Dabei handelt es sich zunehmend darum, sich begrenzte Kapazitäten bei Herstellern von EE-Anlagen zu sichern, das nötige Personal zu finden und auch die finanziellen Mittel für die hohen Ausbauziele bereitzustellen. Für die angestrebten Ausbauziele werden in den nächsten Jahren bei den Versorgern schnell zwei- bis dreistellige Millionenbeträge benötigt. Energieversorger stehen in einem intensiven, überregionalen Wettbewerb, der auch internationale Akteure umfasst. Die Ergebnisse unserer Studie machen deutlich, dass die EVU ihre strategische Ausrichtung anpassen und zukünftig stärker auch überregionale Aktivitäten in der EE-Erzeugung verfolgen wollen. Ebenso sind für 80 % der Teilnehmer Kooperationen ein zentraler Baustein für den Ausbau der erneuerbaren Energien.

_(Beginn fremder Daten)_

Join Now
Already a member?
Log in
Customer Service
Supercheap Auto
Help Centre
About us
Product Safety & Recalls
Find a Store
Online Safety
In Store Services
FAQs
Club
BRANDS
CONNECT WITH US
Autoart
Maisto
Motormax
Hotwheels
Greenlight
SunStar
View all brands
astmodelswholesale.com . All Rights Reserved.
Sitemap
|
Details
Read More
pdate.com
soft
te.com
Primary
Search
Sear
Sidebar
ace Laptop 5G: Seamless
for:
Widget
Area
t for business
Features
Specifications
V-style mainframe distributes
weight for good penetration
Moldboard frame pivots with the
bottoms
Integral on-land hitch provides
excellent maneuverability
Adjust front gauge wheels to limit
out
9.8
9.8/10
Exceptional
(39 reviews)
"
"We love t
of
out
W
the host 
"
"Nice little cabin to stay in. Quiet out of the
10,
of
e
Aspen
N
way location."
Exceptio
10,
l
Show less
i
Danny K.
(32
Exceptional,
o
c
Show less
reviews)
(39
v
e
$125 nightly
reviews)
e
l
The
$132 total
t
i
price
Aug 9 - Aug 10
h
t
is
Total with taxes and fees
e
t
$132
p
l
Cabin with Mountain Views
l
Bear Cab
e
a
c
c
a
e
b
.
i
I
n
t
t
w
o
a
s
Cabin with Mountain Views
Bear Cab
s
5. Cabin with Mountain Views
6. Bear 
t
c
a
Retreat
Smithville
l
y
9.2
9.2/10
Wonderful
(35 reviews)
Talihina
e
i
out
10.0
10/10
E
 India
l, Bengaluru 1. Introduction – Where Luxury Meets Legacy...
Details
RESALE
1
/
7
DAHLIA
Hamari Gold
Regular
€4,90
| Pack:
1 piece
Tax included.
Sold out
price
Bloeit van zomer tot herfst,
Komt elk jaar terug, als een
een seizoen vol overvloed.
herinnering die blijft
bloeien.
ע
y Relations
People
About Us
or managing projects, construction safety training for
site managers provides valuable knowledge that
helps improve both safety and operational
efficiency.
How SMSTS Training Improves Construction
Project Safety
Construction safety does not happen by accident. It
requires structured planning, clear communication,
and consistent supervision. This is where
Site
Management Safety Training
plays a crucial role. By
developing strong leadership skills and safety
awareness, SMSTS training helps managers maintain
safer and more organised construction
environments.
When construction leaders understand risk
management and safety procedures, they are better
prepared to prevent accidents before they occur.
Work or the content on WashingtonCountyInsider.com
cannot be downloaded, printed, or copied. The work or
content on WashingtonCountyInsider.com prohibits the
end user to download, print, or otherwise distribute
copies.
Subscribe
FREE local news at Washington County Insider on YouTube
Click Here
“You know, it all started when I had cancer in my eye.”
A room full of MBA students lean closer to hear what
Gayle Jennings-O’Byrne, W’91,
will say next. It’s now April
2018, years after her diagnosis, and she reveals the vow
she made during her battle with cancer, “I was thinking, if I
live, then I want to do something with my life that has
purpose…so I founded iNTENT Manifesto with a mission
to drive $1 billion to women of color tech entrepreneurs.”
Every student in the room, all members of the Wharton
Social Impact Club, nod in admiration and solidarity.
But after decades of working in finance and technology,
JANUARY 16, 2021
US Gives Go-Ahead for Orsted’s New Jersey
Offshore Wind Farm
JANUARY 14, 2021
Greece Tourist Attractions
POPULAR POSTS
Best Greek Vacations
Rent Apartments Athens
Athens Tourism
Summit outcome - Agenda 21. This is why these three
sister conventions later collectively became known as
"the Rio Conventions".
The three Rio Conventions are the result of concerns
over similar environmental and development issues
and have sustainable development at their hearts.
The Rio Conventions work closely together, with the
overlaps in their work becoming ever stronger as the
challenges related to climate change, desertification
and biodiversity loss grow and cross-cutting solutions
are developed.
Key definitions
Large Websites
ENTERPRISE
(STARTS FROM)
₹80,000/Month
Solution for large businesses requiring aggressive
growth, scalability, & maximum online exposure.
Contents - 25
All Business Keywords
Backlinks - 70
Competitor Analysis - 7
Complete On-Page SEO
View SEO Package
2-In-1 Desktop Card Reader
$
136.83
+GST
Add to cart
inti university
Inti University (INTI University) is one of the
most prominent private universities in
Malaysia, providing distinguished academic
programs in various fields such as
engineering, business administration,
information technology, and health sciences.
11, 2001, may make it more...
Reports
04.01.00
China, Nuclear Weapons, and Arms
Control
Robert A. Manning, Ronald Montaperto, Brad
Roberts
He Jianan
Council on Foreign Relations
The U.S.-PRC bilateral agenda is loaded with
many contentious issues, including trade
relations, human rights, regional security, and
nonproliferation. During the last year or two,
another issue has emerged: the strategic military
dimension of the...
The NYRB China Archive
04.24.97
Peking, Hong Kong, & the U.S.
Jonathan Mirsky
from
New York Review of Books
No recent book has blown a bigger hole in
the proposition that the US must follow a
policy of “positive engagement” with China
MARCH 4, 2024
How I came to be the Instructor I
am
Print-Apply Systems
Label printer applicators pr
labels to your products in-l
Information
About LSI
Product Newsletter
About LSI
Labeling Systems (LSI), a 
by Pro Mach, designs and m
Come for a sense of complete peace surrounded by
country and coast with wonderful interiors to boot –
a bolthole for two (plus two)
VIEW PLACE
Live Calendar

ür EVU stehen dabei insbesondere Projektierer, Investoren und auch Direktvermarkter als potenzielle Kooperationspartner im Fokus. Projektierer und Investoren sind häufig überregional gut vernetzt, verfügen bereits über eine umfangreiche Pipeline und können finanzielle Mittel einbringen. Sie sind somit in der Lage, den EVU den Weg in den überregionalen Ausbau zu ebnen. Auf der anderen Seite kann die Zusammenarbeit mit Direktvermarktern ein wesentliches Element zur optimalen Vermarktung der größer werdenden EE-Portfolien sein. In diesem Kontext rücken Power-Purchase-Agreements (PPA) ins Blickfeld. Über 80 % der befragten Versorger geben an, dass sie künftig deutlich stärker PPA nutzen werden – sowohl auf der Bezugs- als auch auf der Beschaffungsseite. Dies erfordert wiederum die entsprechenden Kapazitäten und Kompetenzen zur effizienten Abwicklung. Direktvermarkter mit ihrer jahrelangen Erfahrung können diese zum Teil bestehende Lücke füllen.